Creating a reference to an external dataset in Syntasa is a simple and guided process. The Create Dataset screen allows you to define a dataset that points to a Hive table located outside the Syntasa-managed environment, such as cloud object storage. Once created, this external dataset can be used seamlessly within application processes, just like an internal dataset.
Steps to Create Dataset Pointing to External Location
Follow these steps to reach the Create Dataset screen:
- Navigate to the Event Store screen that is being used in your application.
- Under the Event Store, go to the Dataset tab.
- Click the Create (➕) icon.
This action opens the Create Dataset screen.
Create Dataset – Field Details
On the Create Dataset screen, provide the following information:
1. Dataset Name
- This is a logical reference name used within the Syntasa environment.
- It represents the external dataset but does not create or move any physical data.
- Choose a meaningful name so it is easily identifiable when used in application processes.
- Once the dataset is created, it can not be renamed.
2. External Location Path
- Enter the path to the external storage location where the Hive table resides or where output data should be written.
- This path must be accessible from the Syntasa runtime environment.
3. Development / Production Toggle
Since only one external path is provided during dataset creation, it is important to define which workflow (Development or Production) should write output data to the external location.
Background
In the Syntasa application:
- When a job runs in the Development workflow, output data is normally written to the development database path.
- When a job runs in the Production workflow, output data is normally written to the production database path.
With External Datasets, you must explicitly specify which workflow should use the external location.
Toggle Behavior
When the toggle is OFF, the dataset is created only in the development database when you click Save.
- If the process is executed from the development workflow, the output is written to the external location.
When the application is deployed to the production workflow, a dataset is created in the production database that points only to the internal Syntasa location. In this case, production executions do not write to the external location.
When the toggle is ON , datasets are created in both the development and production databases when you click Save.
- The development dataset is configured to use the internal Syntasa location.
- The production dataset is configured to use the external location.
When you register a dataset for Production, Syntasa automatically creates a corresponding Development dataset internally using the event store’s default Development database path.
4. Test Connection
- Click Test to validate the external path.
- If the path is correct and accessible, Syntasa validates the connection.
- Upon successful validation, Syntasa detects:
- Whether data already exists at the path.
- The underlying Hive file format (for example, TextFile, Parquet, Avro, etc.).
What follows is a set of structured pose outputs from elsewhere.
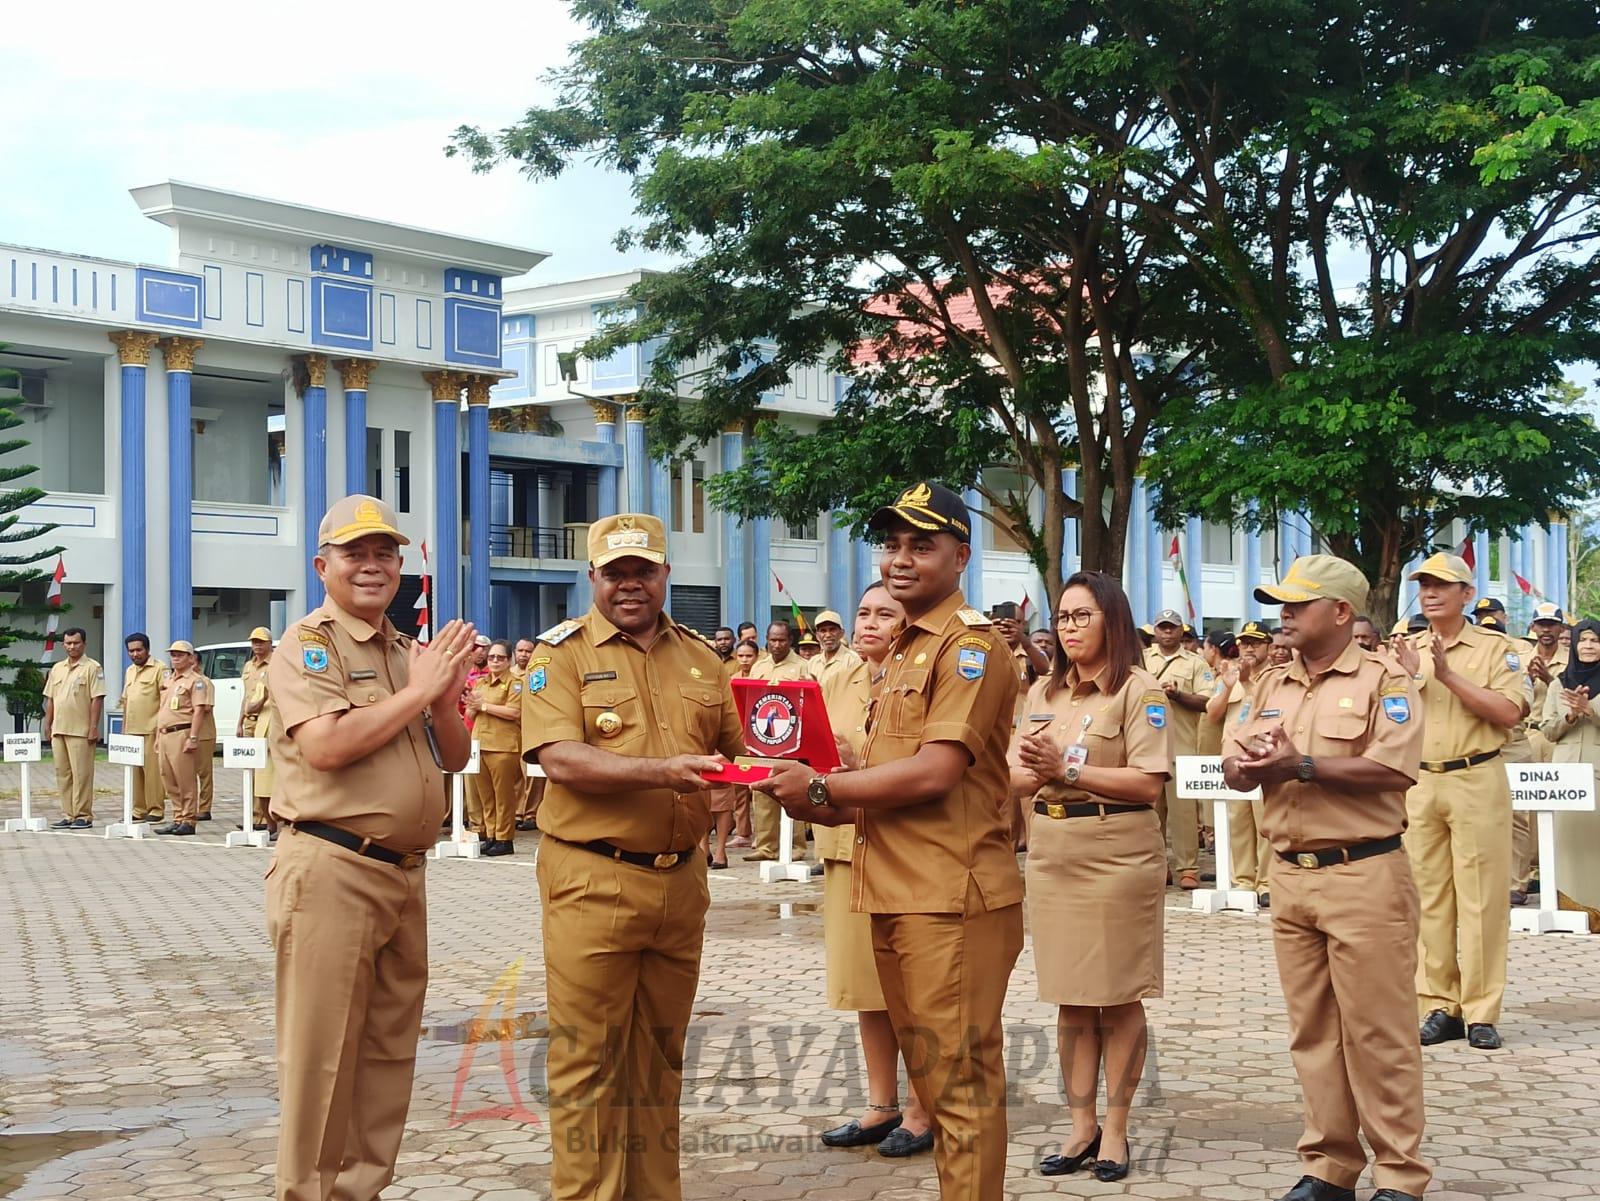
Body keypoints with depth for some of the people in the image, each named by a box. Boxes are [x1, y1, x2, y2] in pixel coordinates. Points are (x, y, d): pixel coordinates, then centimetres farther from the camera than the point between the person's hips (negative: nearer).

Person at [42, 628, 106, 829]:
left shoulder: (92, 668, -4)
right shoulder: (57, 668, 15)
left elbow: (97, 699, -9)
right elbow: (50, 699, 18)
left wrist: (93, 728, -15)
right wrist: (47, 725, 12)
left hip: (81, 731, -6)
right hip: (59, 730, 6)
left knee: (82, 774, -5)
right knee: (62, 774, 8)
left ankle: (83, 815, -1)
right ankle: (67, 814, 13)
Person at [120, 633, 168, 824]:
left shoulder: (159, 669, -4)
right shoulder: (129, 671, 20)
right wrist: (124, 728, 20)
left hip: (151, 729, -7)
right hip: (132, 730, 7)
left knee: (153, 770, -7)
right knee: (134, 771, 7)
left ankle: (156, 810, -3)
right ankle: (138, 810, 11)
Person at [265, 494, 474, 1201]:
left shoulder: (410, 653, 17)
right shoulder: (307, 645, -5)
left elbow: (455, 758, 19)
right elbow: (326, 746, -20)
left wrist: (446, 699, -1)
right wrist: (417, 691, -13)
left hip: (404, 874, 7)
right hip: (331, 871, -7)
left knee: (389, 1051, 12)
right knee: (322, 1054, -3)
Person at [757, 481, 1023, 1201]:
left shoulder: (969, 644, -10)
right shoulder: (907, 651, 20)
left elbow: (934, 772, -20)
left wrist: (820, 787, -10)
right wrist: (821, 808, 6)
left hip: (949, 898, -10)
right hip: (897, 895, 10)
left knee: (958, 1081, -4)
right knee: (929, 1072, 15)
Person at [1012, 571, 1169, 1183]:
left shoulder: (1138, 689, -5)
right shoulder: (1043, 692, 14)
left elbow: (1149, 783, -14)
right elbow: (1016, 776, 11)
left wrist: (1067, 770, -17)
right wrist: (1035, 771, -12)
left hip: (1119, 854, -5)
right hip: (1053, 856, 6)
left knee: (1118, 999, 2)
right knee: (1070, 1000, 8)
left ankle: (1115, 1131, 11)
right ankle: (1082, 1126, 16)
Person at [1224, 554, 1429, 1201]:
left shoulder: (1383, 680, -5)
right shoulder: (1272, 685, 15)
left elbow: (1393, 768, -18)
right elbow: (1233, 766, 11)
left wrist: (1302, 766, -20)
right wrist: (1244, 764, -12)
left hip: (1365, 874, -6)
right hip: (1291, 875, 6)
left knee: (1377, 1031, -3)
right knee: (1312, 1030, 10)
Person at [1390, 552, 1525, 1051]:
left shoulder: (1493, 648, 1)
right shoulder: (1405, 650, 13)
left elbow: (1509, 713, -11)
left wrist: (1450, 676, -16)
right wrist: (1411, 677, -9)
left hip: (1476, 781, -4)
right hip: (1419, 784, 4)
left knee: (1480, 897, -3)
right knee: (1429, 897, 5)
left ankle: (1481, 1011, 3)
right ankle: (1440, 1005, 12)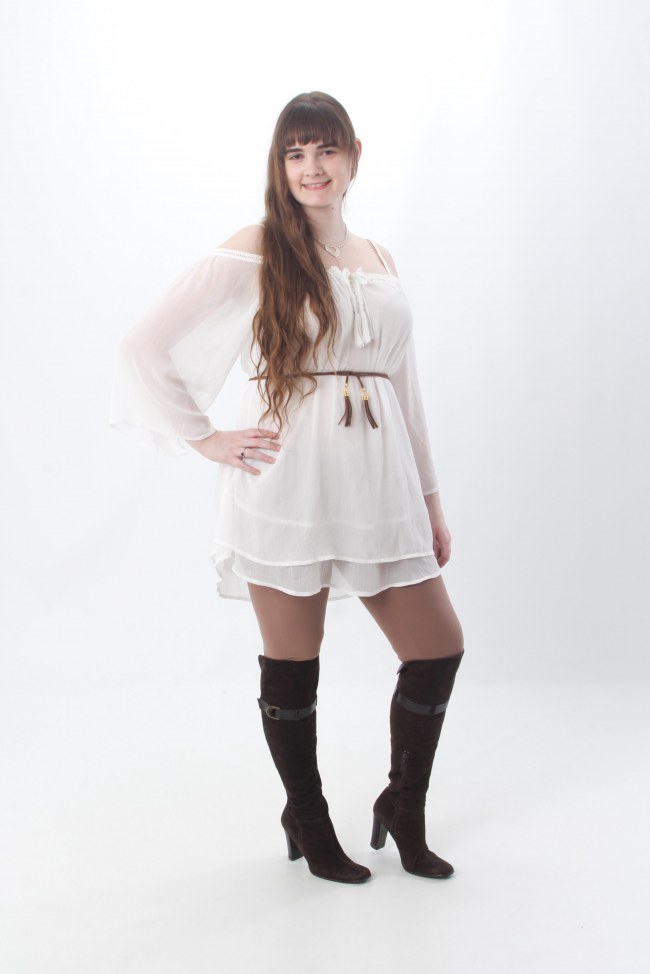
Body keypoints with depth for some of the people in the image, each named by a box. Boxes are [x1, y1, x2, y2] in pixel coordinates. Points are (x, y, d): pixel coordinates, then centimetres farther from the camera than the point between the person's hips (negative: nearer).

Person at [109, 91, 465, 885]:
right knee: (292, 666, 6)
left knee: (438, 647, 6)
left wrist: (431, 498, 17)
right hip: (287, 486, -5)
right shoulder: (254, 252, -1)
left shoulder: (379, 261, 16)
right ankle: (308, 823, 29)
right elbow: (144, 349, -5)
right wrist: (205, 439, -8)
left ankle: (404, 809, 29)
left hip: (377, 486, 5)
Based on this detection, you are prompted to select the appropriate file format for reading or writing data.
5. Schema Definition
After selecting the file format, define the dataset schema using one of the following options:
- Get Schema: Automatically populates the schema based on the files present in the external location. The system calls the API, which scans the latest modified file in the external path to extract column names and types. Please note that the system typically only returns partition information for Text files.
- Manual Schema Creation: Add columns manually.
- Import Schema: Import schema details from an Excel file.
- Export Schema: Export the schema shown on grid into excel file.
- Clear: Clears the data from grid
This flexibility allows you to either reuse an existing schema or define a new one as per your requirements.
6. Create the Dataset
Once all required details are filled in:
- Review the dataset configuration.
- Click Create.
The external dataset is now created and ready to be used in application processes for reading data from or writing data to the external location.
Athena Integration (AWS Environments)
In AWS environments, datasets that use the Delta file format are automatically integrated with Athena. When the dataset is registered, Syntasa creates an Athena table named <table_name>_athena, enabling users to run SQL queries on the data directly through the AWS Athena console.